STATED PROBLEM 1: In the article on the 2018 Pahang state election, on what date was the 14th Pahang State election held?
STATED PROBLEM 2: Extend the article on the 2018 Pahang state election, picking up after its final sentence.

GIVEN PASSAGE:
....

2018 Pahang state election

All 42 seats of the Pahang State Legislative Assembly 22 seats needed for a majority
|  | Majority party | Minority party | Third party |
|  | BN | PH | GS |
| Leader | Adnan Yaakob | Fauzi Abdul Rahman | Rosli Abdul Jabar |
| Party | Barisan Nasional (UMNO) | Pakatan Harapan (PKR) | Gagasan Sejahtera (PAS) |
| Leader since | 1999 | 30 August 2017 | Unknown |
| Leader's seat | Pelangai | Sungai Lembing (lost seat) | Tanjung Lumpur |
| Last election | 30 seats, 54.09% | 9 seats, 22.35% (Pakatan Rakyat) | 3 seats, 21.83% (Pakatan Rakyat) |
| Seats before | 29 | 10 | 2 |
| Seats won | 25 | 9 | 8 |
| Seat change | −4 | −1 | +6 |
| Popular vote | 275,766 | 192,837 | 192,176 |
| Percentage | 41.64% | 29.12% | 29.02% |
| Swing | −12.45% | +6.77% | +7.19% |
| Menteri Besar before election Adnan Yaakob Barisan Nasional | Elected Menteri Besar Wan Rosdy Wan Ismail Barisan Nasional |

= 2018 Pahang state election =

Malaysian state legislative election

The 14th Pahang State election was held on 9 May 2018, concurrently with the 2018 Malaysian general election. The previous state election was held on 5 May 2013. The state assemblymen is elected to 5 years term each.

The Pahang State Legislative Assembly would automatically dissolve on 1 July 2018, the fifth anniversary of the first sitting, and elections must be held within sixty days (two months) of the dissolution (on or before 1 September 2018, with the date to be decided by the Election Commission), unless dissolved prior to that date by the Head of State (Sultan of Pahang) on the advice of the Head of Government (Menteri Besar of Pahang).

....

Stored items:
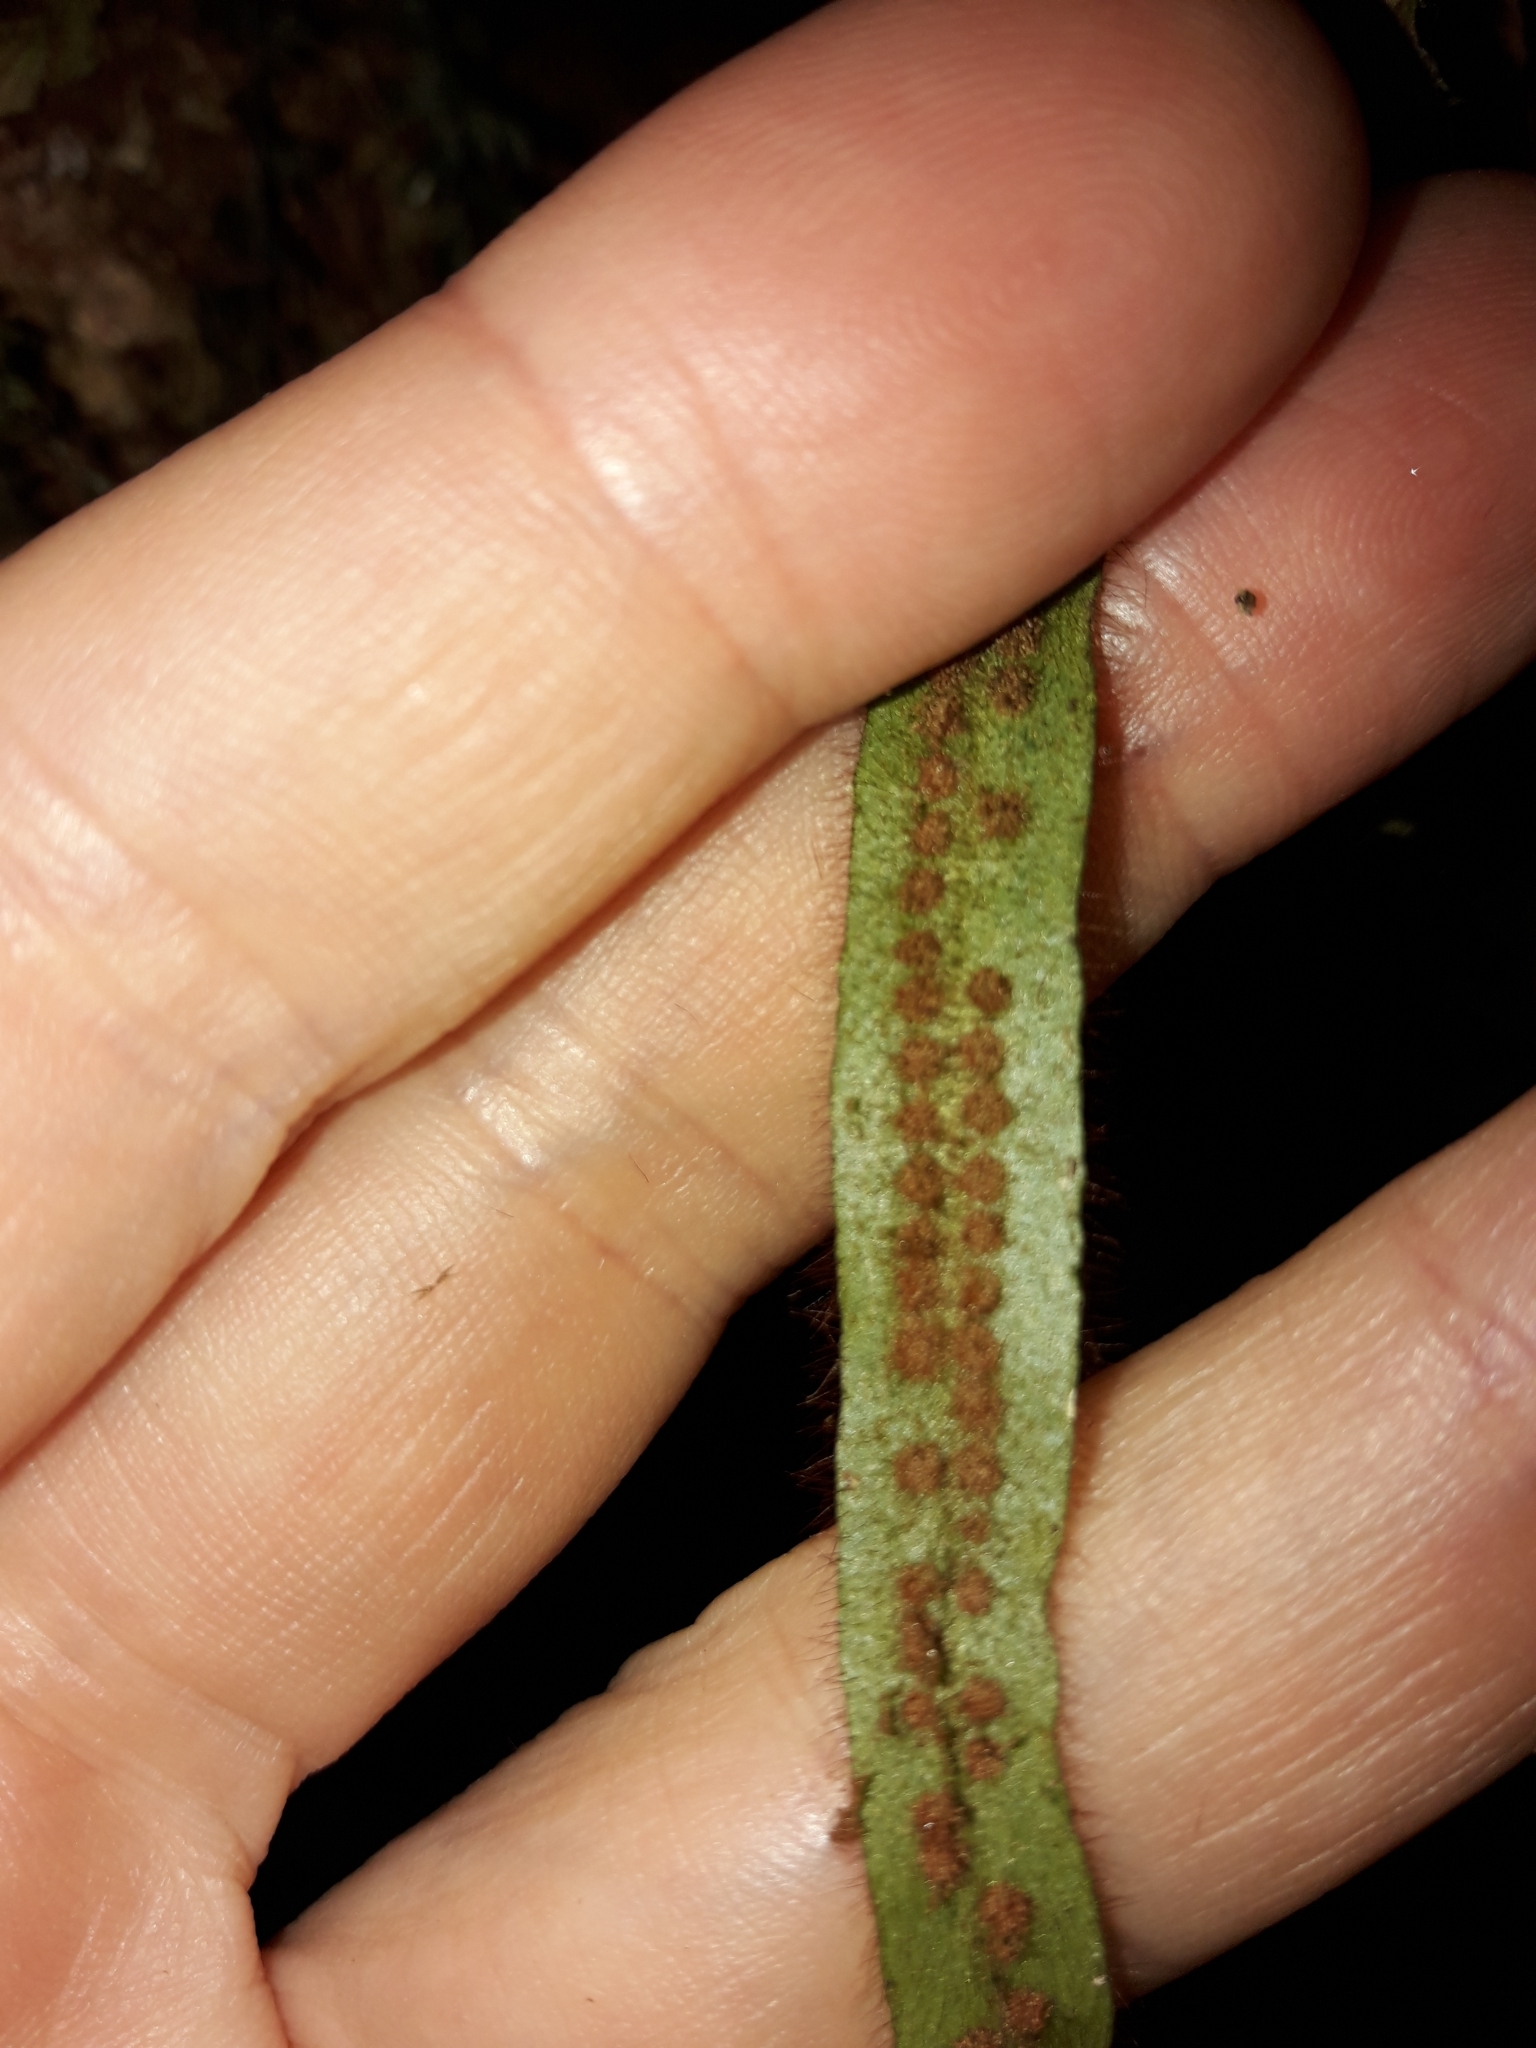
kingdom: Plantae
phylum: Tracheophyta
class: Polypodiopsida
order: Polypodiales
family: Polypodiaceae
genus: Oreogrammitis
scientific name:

....

EXPECTED ANSWER 1: 9 May 2018

EXPECTED ANSWER 2:
Barisan Nasional (BN) continued their government of the state, winning 25 out of 42 seats, reduced from 29 in the 2013 election. Pakatan Harapan won 9 seats, while Pan-Malaysian Islamic Party (PAS) won 8 seats, an increase of 6 seats from the last election.This election also the first time BN has lost it two third majority in Pahang. BN's Wan Rosdy Wan Ismail was sworn in as new Menteri Besar on 11 May 2018, replacing incumbent and 4-term Menteri Besar Adnan Yaakob. The state EXCO members were also sworn in on the same date.

==Contenders==

Barisan Nasional (BN) is set to contest all 42 seats in Pahang State Legislative Assembly. Barisan Nasional (BN) linchpin party United Malays National Organisation (UMNO) is to set to contest major share of Barisan Nasional (BN) seats.

Pan-Malaysian Islamic Party (PAS) is set to contest all 42 seats in Pahang.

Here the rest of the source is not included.